Furthermore, information on pack-years for smokers and ex-smokers was not collected, restricting the assessment of smoking history on 1min-STST performance. Although differences between physical activity levels were measured, no statistically significant differences were observed, suggesting that other factors, such as socioeconomic status, diet, or habitual activity patterns, may also influence outcomes. Body composition and anatomical characteristics, key indicators of functional impairment, were not assessed. In addition, this study did not evaluate potential learning effects associated with repeated 1min-STST trials, which remain inconsistently reported in the literature 28,43,44. Future studies should address these limitations by incorporating these variables and conducting comparative analyses with populations to refine predictive models across altitudes.
Conclusion
This study provides normative values for the 1min-STST in Ecuadorian healthy adults living at high altitudes. These values offer a practical reference to assess functional capacity in this population and may support clinical decision-making in rehabilitation and health monitoring. While specific to the studied context, these reference values can serve as a foundation for future research and comparisons across similar high-altitude settings.
Supplementary Material.
Figure S1. Distribution of 1min-STST repetitions by age and sex. Boxplots display the median, interquartile range, and full data spread for each subgroup. Although a gradual decline in performance is observed with increasing age, the pattern differs slightly between men and women. F = female; M = male.

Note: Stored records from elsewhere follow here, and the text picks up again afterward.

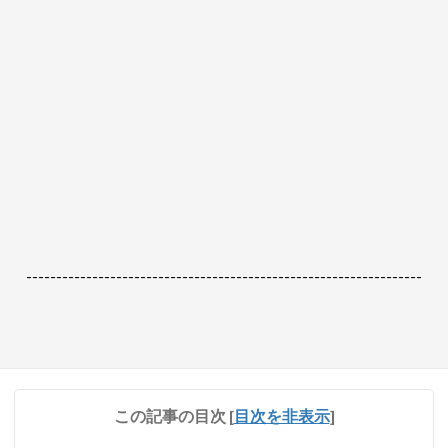
------------------------------------------------------------------
この記事の目次
[
目次を非表示
]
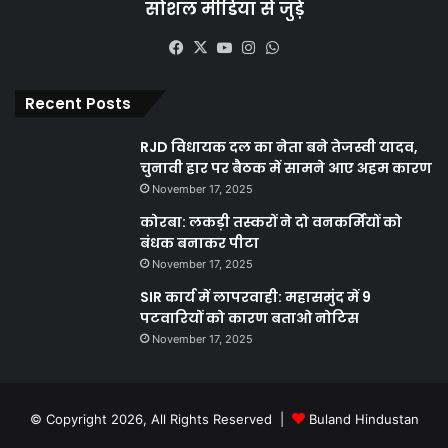
सोशल मीडिया से जुड़े
Facebook
X
YouTube
Instagram
WhatsApp
Recent Posts
RJD विधायक दल का नेता बने तेजस्वी यादव,
चुनावी हार पर बैठक में सामने आए अहम कारण
November 17, 2025
कोरबा: लकड़ी तस्करों ने दो वनकर्मियों को
बंधक बनाकर पीटा
November 17, 2025
SIR कार्य में लापरवाही: महासमुंद में 9
पटवारियों को कारण बताओ नोटिस
November 17, 2025
© Copyright 2026, All Rights Reserved |
Buland Hindustan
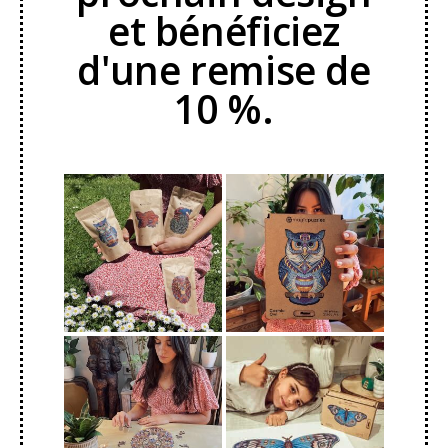
et bénéficiez
d'une remise de
10 %.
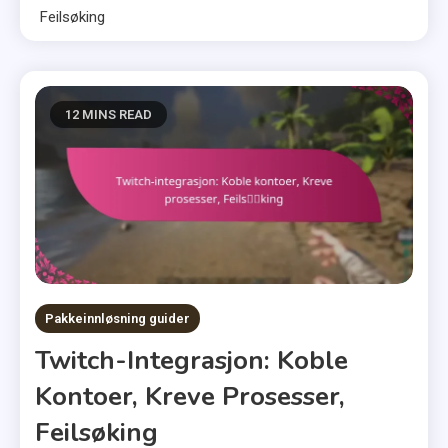
Feilsøking
12 MINS READ
Pakkeinnløsning guider
Twitch-Integrasjon: Koble
Kontoer, Kreve Prosesser,
Feilsøking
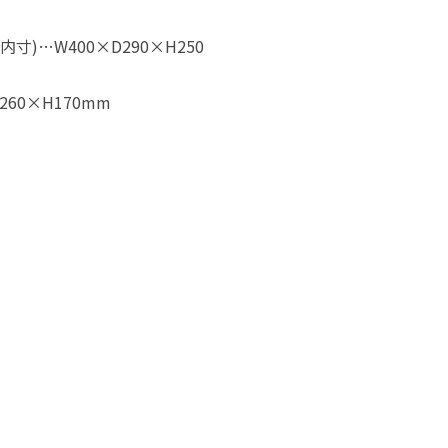
寸)…W400×D290×H250
260×H170mm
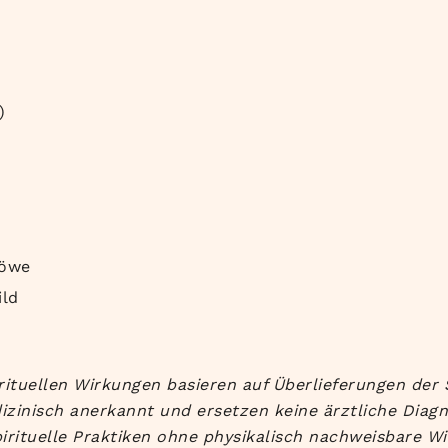
)
Löwe
ild
rituellen Wirkungen basieren auf Überlieferungen der 
izinisch anerkannt und ersetzen keine ärztliche Diag
irituelle Praktiken ohne physikalisch nachweisbare Wi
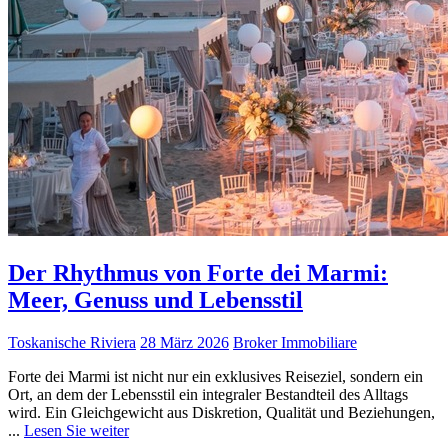
Der Rhythmus von Forte dei Marmi:
Meer, Genuss und Lebensstil
Toskanische Riviera
28 März 2026
Broker Immobiliare
Forte dei Marmi ist nicht nur ein exklusives Reiseziel, sondern ein
Ort, an dem der Lebensstil ein integraler Bestandteil des Alltags
wird. Ein Gleichgewicht aus Diskretion, Qualität und Beziehungen,
...
Lesen Sie weiter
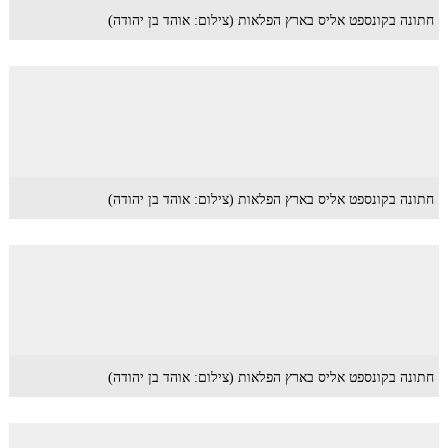
חתונה בקונספט אליס בארץ הפלאות (צילום: אוהד בן יהודה)
חתונה בקונספט אליס בארץ הפלאות (צילום: אוהד בן יהודה)
חתונה בקונספט אליס בארץ הפלאות (צילום: אוהד בן יהודה)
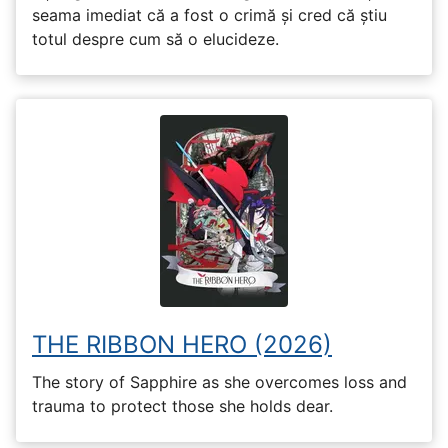
seama imediat că a fost o crimă și cred că știu
totul despre cum să o elucideze.
THE RIBBON HERO (2026)
The story of Sapphire as she overcomes loss and
trauma to protect those she holds dear.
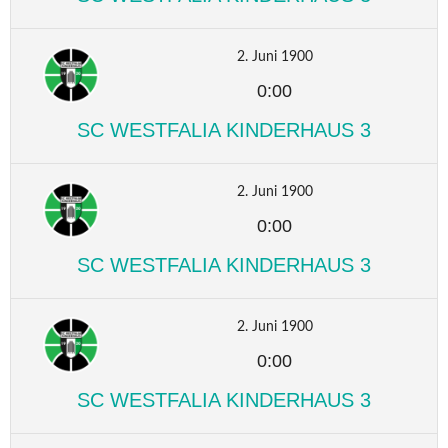
2. Juni 1900
0:00
SC WESTFALIA KINDERHAUS 3
2. Juni 1900
0:00
SC WESTFALIA KINDERHAUS 3
2. Juni 1900
0:00
SC WESTFALIA KINDERHAUS 3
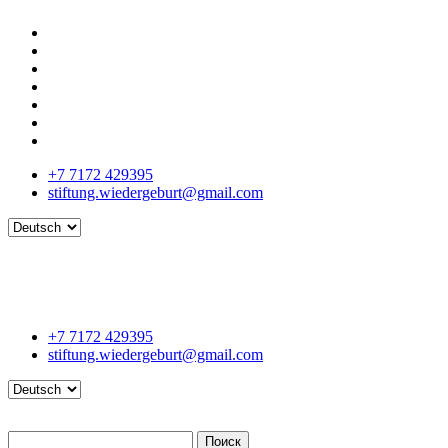
+7 7172 429395
stiftung.wiedergeburt@gmail.com
Language
+7 7172 429395
stiftung.wiedergeburt@gmail.com
Language
Поиск
Поиск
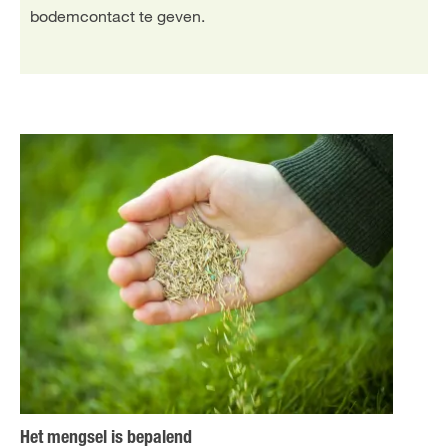
bodemcontact te geven.
Het mengsel is bepalend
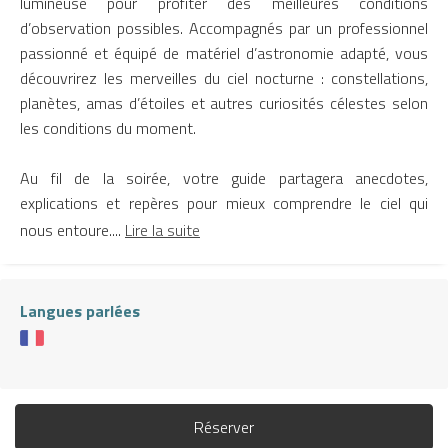
lumineuse pour profiter des meilleures conditions
d’observation possibles. Accompagnés par un professionnel
passionné et équipé de matériel d’astronomie adapté, vous
découvrirez les merveilles du ciel nocturne : constellations,
planètes, amas d’étoiles et autres curiosités célestes selon
les conditions du moment.
Au fil de la soirée, votre guide partagera anecdotes,
explications et repères pour mieux comprendre le ciel qui
nous entoure....
Lire la suite
Langues parlées
Réserver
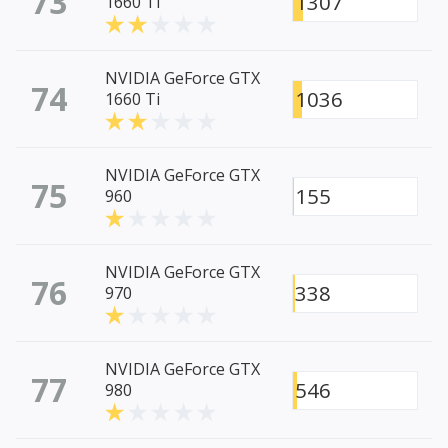
73
1307
1660 Ti
NVIDIA GeForce GTX
74
1036
1660 Ti
NVIDIA GeForce GTX
75
155
960
NVIDIA GeForce GTX
76
338
970
NVIDIA GeForce GTX
77
546
980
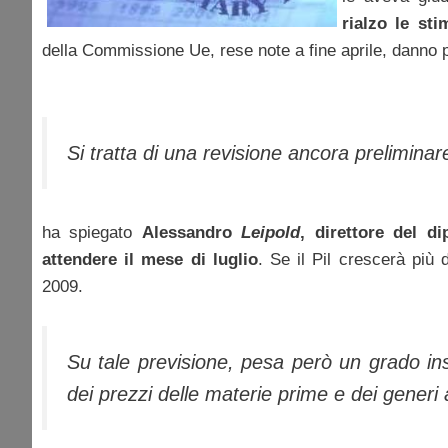
rialzo le st
della Commissione Ue, rese note a fine aprile, danno pe
Si tratta di una revisione ancora preliminar
ha spiegato
Alessandro
Leipold
, direttore del d
attendere il mese di luglio
. Se il Pil crescerà più 
2009.
Su tale previsione, pesa però un grado inso
dei prezzi delle materie prime e dei generi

Table S1. Comparison of p50 values with Strassmann et al. (2013).
| Age Group | Women (Strassmann et al.) | Women (Morales-Satan et al.) | Men (Strassmann et al.) | Men ( Morales-Satan et al.) |
|---|---|---|---|---|
| 20-24 | 47 | 38 | 50 | 39 |
| 25-29 | 47 | 38 | 48 | 39 |
| 30-34 | 45 | 41 | 47 | 41 |
| 35-39 | 42 | 41 | 47 | 41 |
| 40-44 | 41 | 37 | 45 | 40 |
| 45-49 | 41 | 37 | 44 | 40 |
| 50-54 | 39 | 38 | 42 | 40 |
| 55-59 | 36 | 38 | 41 | 40 |
| 60-64 | 34 | 30 | 37 | 29 |
| 65-69 | 33 | 30 | 35 | 29 |
| 70-74 | 30 | 27 | 32 | 29 |
| 75-79 | 27 | 27 | 30 | 29 |
Table S1. Percentile 50 (p50) values for the 1min-STST with Strassmann et al. (2013), stratified by age group and sex. Age groups from the present study were broader and matched approximately to the narrower Strassmann age bands
Notes:
Funding: No se recibió financiamiento para la realización de esta investigación.
Data availability: Data generated and/or analyzed during this study are available from the corresponding author upon reasonable request.